The average likelihood ratio test statistic $\bar d_L$ over the imputed datasets as a result of comparing the log likelihood values between these models is calculated as:

$\bar d = \frac{1}{m} \sum_{j=1}^m 2(L_{restricted} - L_{full})$

where $L_{restricted}$ and $L_{full}$ represent the maximum log likelihood values with respect to $\theta$ .

The log likelihood values from the two models of step 2 are then re-calculated and averaged using the model parameters $\bar\theta_{full}$ and $\bar\theta_{restricted}$ of step 1 (which were constrained to the values from the models in the imputed data):

$\bar d_{constrained} = \frac{1}{m} \sum_{j=1}^m 2(L(\bar\theta_{full} - \bar\theta_{restricted})$

The resulting test statistic $D_L$ , required to obtain the pooled p-value, is calculated by incorporating the average increase in variance due to nonresponse $\bar r_L$ as follows:

$D_3 = \frac{\bar d_{constrained}}{k(1+\bar r_L)}$

$\bar r_L = \frac{m+1}{k(m-1)}(\bar d_L-\bar d_{constrained})$

where k is the number of degrees of freedom in the complete data likelihood ratio test (Mistler (2013); Van Buuren (2018)). The p-value is calculated by comparing the $D_3$ statistic with an F distribution with k and $v_L$ (i.e., degrees of freedom of the denominator) according to:

$p = \Pr[F_{k,\nu_L}>D_3]$

with:

$v_L = 4 + (km-k-4)[1+(1-\frac{2}{(km-k)}\frac{1}{(r_L)}]^2$

13.3 The Median P Rule

For the Median P Rule (MPR) one simply uses the median p-value of the significance tests conducted in each imputed dataset (MPR pooling). Hence, it depends on p-values only and not on the parameter estimates. The MPR can be calculated by using the p-values from the likelihood ratio test for multiple parameters for the categorical variables in the multivariable model (Eekhout, Wiel, and Heymans (2017)). The Median P Rule is therefore very simple to apply. For the median p-value to be valid you have to run the MI procedure without the outcome variable in the imputation model.

References

Eekhout, I., M. A. van de Wiel, and M. W. Heymans. 2017. “Methods for significance testing of categorical covariates in logistic regression models after multiple imputation: power and applicability analysis.” BMC Med Res Methodol 17 (1): 129.

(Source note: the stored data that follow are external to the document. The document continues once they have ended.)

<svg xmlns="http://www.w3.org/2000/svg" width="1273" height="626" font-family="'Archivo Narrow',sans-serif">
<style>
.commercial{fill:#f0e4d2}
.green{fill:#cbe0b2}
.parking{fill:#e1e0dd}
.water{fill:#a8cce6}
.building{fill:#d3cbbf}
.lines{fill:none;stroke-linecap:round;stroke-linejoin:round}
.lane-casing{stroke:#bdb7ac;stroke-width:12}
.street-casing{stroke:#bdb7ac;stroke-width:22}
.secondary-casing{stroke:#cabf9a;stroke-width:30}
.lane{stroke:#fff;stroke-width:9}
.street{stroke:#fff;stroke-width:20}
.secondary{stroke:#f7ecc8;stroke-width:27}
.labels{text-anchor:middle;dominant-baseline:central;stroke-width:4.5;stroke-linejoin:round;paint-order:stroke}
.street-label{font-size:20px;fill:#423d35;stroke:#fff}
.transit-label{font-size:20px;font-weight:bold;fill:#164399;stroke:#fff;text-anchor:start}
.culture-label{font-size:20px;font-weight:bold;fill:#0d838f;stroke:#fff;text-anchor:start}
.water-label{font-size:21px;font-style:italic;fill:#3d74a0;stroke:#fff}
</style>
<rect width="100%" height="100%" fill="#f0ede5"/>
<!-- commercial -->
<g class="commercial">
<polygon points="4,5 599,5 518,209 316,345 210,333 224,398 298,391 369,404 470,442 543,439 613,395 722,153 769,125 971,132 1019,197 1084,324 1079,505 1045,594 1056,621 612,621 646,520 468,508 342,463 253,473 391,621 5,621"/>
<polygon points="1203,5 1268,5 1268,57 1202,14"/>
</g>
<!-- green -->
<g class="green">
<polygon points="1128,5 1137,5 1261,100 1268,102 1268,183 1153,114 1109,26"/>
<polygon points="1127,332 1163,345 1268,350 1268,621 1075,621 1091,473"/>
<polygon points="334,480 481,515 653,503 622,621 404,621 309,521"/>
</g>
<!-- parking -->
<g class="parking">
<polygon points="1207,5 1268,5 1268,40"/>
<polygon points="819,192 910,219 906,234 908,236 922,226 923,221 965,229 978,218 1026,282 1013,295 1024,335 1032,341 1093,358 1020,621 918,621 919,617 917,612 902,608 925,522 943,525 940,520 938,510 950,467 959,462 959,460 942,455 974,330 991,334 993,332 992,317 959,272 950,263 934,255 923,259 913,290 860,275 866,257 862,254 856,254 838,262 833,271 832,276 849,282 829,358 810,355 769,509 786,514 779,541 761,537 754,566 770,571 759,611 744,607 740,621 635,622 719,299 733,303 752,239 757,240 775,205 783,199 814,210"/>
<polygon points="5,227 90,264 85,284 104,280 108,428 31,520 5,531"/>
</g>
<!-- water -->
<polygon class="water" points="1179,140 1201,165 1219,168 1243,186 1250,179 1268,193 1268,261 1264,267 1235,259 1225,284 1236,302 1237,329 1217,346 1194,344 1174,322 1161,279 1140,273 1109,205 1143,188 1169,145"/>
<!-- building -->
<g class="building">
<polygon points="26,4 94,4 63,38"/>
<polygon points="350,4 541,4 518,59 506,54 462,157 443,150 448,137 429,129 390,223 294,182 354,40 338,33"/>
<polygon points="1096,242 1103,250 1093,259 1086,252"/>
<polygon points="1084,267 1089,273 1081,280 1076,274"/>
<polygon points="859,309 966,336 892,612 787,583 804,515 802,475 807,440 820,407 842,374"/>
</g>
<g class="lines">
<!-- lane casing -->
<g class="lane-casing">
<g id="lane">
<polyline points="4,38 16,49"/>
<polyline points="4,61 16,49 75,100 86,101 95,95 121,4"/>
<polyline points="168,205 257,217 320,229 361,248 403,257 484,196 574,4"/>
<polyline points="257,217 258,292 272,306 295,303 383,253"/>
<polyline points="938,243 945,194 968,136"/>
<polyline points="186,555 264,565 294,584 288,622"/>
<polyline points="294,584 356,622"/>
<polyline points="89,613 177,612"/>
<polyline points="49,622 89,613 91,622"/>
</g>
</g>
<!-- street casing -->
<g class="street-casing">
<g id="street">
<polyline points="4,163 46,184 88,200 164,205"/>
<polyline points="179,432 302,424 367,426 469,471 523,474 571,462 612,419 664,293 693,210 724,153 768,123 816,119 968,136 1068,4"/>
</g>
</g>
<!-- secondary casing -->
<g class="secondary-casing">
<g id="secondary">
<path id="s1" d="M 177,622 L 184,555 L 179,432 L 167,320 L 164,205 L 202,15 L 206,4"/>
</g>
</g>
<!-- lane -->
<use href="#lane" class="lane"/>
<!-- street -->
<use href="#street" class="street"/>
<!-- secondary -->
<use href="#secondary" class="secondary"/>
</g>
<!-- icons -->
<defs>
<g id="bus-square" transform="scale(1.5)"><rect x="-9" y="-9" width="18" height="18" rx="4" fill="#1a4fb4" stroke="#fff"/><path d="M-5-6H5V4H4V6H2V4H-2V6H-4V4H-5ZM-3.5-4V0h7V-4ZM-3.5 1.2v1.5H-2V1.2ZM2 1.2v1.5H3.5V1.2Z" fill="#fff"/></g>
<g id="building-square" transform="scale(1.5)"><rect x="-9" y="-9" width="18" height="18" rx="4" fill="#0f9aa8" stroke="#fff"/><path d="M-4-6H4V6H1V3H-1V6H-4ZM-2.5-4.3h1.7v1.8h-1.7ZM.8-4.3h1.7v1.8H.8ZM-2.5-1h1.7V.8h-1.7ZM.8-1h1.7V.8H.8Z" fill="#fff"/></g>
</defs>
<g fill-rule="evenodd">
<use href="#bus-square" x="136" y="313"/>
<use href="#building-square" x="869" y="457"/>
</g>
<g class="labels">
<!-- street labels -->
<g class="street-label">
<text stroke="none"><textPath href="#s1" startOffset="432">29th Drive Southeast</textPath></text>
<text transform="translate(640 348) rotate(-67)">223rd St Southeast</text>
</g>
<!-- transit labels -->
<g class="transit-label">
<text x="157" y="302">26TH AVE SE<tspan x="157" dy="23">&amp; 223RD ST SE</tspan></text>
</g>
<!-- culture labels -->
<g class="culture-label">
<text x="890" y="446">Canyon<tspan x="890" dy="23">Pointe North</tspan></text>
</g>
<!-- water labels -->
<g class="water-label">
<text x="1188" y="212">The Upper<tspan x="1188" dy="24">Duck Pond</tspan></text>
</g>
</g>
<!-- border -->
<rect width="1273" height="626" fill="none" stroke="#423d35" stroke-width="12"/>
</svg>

Meng, X. L., and D. B. Rubin. 1992. “Performing Likelihood Ratio Tests with Multiply-Imputed Data Sets.” Biometrika 79 (1): 103–11.

Mistler, S. A. 2013. “A SAS Macro for Computing Pooled Likelihood Ratio Tests with Multiply Imputed Data.” Proceedings of the SAS Global Forum 2013, San Francisco, California: Contributed Paper (Statistics and Data Analysis), no. 438.

Van Buuren, S. 2018. Flexible Imputation of Missing Data. Second Edition. Boca Raton, FL: Chapman & Hall/CRC.